Like today's armchair MAGA warriors, "OUATIH" longs for an America that no longer exists, if it ever did in any place, outside our imaginations. Sirhan Sirhan, killer of Robert F. Kennedy, gets a blip of attention, nothing compared to the numerous shows and songs broadcasting fictional killings. Bruce Lee remains one of America's great icons, and one of our few enduring East Asian icons. Aside from the mention of Cassius Clay, there is one African American in the film, an extra in one of the Westerns. All the Latinos in the film are swarthy background-dressing for the White stars on and off-camera. It was a white nation, or was it?
The sentiment of Italy as a special 1960s off-white wonderland hovers throughout the film, in an era of go-go boots succeeding the neorealisms of De Sica and Rossellini. Italy enchanted American audiences until the Godfathers and Goodfellas controlling mean streets shifted the conversation in the next decades.
Tarantino brings Italy into its main characters. We meet Tate as she dances like Eckberg, Cardinale, or Loren, from Fellini's circuses, but in the Playboy mansion. She has the dual, twin love interests (Polanski and Sebring) we find in Bertolucci's movies for the next 40 years. Dalton himself is Visconti's declining Prince of Salina, from "The Leopard" (1963). In the film's latter scenes, Dalton is surrounded by the wardrobe of Antonioni's "Blow-up" (1966) on Booth (black belt, white pants, black shoes) and Dalton's wife Francesca Capucci (Lorenza Izzo, dressed in a full-length net of red yarn). Booth driving in blue beat-up convertible across LA recalls Thomas (David Hemmings) driving his Rolls convertible across London in "Blow-up."
What is real?
A jarring aspect of "Once Upon a Time ... in Hollywood," is the play between fantasy and reality. Sometimes they look like flashbacks. Sometimes, they are real or fake flashbacks within real or fake flashbacks. Dalton tells Stacy about a role he did not get in "The Great Escape," yet we watch clips of scenes featuring Dalton—not Steve McQueen—in the movie. While we assume those scenes are in someone's imagination—perhaps both Dalton and Stacy or Tarantino himself—we do not know if the dialogue is commentary or relevant for that moment in "Once." Likewise, in a cut, Stacy's hat covers his face without prompt.
What is happening?
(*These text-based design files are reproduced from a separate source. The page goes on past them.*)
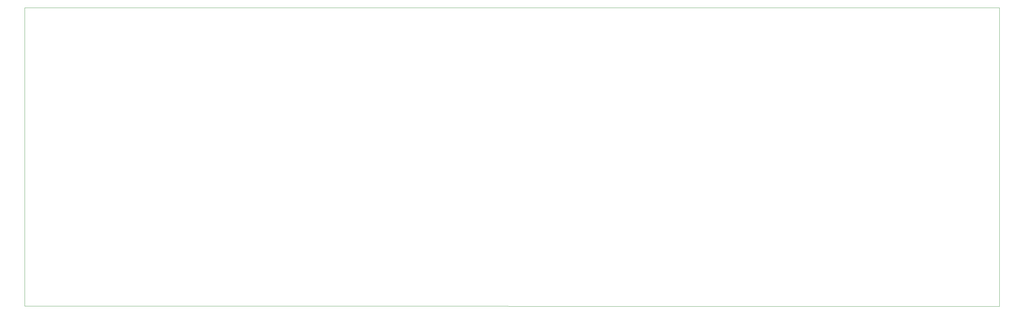
<source format=gbr>
G04 #@! TF.GenerationSoftware,KiCad,Pcbnew,(5.1.5)-3*
G04 #@! TF.CreationDate,2020-05-19T14:28:27+02:00*
G04 #@! TF.ProjectId,40 with arrows,34302520-7769-4746-9820-6172726f7773,rev?*
G04 #@! TF.SameCoordinates,Original*
G04 #@! TF.FileFunction,Profile,NP*
%FSLAX46Y46*%
G04 Gerber Fmt 4.6, Leading zero omitted, Abs format (unit mm)*
G04 Created by KiCad (PCBNEW (5.1.5)-3) date 2020-05-19 14:28:27*
%MOMM*%
%LPD*%
G04 APERTURE LIST*
%ADD10C,0.120000*%
G04 APERTURE END LIST*
D10*
X282770000Y-35060000D02*
X282760000Y-117300000D01*
X14760000Y-117260000D02*
X282760000Y-117300000D01*
X14770000Y-35060000D02*
X14760000Y-117260000D01*
X282770000Y-35060000D02*
X14770000Y-35060000D01*
M02*

</source>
Everything mixes together, in the same way that we often remember particular movie scenes better than particular moments in our lives.
Likewise, are any of the relationships in the movie substantive, real relationships? In an opening scene, we learn Dalton (in tears looking for a shoulder to cry on) is Booth's employer, not his friend. Jay Sebring, whose relationship with Tate is a big question of its own, speaks of getting paid $1,000 a day to maintain someone's hair. It seems that all the relationships are either professional and/or opportunist.
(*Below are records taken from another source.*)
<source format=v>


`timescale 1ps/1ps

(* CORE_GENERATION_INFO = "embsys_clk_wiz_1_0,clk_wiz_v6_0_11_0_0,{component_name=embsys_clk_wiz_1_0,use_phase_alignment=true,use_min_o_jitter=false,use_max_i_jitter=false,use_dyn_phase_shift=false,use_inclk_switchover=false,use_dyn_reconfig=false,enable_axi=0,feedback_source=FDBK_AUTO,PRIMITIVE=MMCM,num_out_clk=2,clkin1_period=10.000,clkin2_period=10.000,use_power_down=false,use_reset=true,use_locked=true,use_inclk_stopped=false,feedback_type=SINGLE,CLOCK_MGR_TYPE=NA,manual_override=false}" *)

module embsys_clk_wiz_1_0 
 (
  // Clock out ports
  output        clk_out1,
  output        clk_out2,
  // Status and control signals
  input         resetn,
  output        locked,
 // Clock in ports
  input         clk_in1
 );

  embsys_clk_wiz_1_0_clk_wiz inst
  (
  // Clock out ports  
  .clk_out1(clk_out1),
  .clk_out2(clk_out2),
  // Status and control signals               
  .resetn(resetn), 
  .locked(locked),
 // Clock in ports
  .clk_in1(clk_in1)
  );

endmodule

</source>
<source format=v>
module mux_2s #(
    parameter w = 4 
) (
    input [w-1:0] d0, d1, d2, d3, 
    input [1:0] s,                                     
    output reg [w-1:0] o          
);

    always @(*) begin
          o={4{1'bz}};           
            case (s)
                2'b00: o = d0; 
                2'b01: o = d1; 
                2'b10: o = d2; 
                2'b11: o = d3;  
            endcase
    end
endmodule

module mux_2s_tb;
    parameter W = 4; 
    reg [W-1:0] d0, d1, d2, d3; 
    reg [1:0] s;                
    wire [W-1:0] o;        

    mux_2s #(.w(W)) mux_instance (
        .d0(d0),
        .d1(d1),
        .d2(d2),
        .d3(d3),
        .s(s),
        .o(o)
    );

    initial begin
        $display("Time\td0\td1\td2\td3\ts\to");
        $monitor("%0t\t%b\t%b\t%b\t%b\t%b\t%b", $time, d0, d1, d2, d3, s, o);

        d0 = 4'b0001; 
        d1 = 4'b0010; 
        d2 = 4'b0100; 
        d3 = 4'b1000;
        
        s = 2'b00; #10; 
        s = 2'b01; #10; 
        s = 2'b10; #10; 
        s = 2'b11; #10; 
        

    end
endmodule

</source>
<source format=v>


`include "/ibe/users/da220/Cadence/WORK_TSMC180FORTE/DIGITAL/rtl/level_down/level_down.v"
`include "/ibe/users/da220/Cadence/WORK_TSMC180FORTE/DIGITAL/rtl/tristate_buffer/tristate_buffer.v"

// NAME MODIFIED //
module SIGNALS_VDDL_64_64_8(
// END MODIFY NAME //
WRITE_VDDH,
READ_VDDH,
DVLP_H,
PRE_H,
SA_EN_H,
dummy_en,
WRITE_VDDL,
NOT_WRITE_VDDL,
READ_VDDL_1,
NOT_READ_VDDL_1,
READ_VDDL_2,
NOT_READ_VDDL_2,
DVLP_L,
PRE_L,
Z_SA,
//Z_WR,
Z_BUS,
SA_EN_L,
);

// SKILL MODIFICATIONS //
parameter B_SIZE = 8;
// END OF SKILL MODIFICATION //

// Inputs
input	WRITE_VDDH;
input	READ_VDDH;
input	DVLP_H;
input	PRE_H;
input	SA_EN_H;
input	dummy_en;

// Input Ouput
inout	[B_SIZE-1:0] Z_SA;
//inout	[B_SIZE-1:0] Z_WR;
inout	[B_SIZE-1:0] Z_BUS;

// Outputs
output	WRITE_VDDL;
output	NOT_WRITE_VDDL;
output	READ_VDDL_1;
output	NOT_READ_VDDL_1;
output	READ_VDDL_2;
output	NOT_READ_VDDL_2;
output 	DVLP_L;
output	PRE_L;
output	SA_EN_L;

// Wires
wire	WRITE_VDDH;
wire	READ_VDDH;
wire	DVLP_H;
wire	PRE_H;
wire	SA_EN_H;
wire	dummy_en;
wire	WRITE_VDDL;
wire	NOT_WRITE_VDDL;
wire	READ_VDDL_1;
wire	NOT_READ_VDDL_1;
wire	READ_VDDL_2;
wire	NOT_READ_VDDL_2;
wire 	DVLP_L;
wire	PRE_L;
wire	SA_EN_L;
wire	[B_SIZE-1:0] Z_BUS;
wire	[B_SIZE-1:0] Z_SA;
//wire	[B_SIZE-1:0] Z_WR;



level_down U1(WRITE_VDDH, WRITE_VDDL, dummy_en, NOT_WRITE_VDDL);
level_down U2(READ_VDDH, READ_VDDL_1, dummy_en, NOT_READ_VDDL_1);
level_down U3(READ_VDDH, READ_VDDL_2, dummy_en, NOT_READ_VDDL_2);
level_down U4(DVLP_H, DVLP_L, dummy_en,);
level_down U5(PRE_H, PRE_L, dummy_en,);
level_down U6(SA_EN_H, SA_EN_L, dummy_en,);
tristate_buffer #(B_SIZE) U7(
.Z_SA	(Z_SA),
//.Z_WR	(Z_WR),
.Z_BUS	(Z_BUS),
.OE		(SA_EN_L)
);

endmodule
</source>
The film's climax does two things. The obvious is that it changes history to something too violent for most of us, yet not as violent as reality, resolving into something hopeful and happy: Dalton befriends Booth and meets the not-murdered Sebring and Tate.
"Once" reminds me of the shift we witnessed in Clint Eastwood's depictions in the early 1990s, with "Unforgiven" (1992) and "A Perfect World" (1993) that seemed to signal a change in his depictions of movie violence, from something playfully evil to something somber. The violence of "Once" seems the most compacted yet in those small bursts, the most explicit. Meaning, "Reservoir Dogs" has the ear-cutting, but we do not see the slice. "Pulp Fiction" has the various shootings, but the camera shots hold on the shooters not the victim, even when brain-bits splatter everywhere. There's a melancholy about the victims here that has not been seen in Tarantino's work before.
And despite multiple views, I know I will keep thinking about "Once Upon a Time ... in Hollywood." I still won't be able to answer if I like it.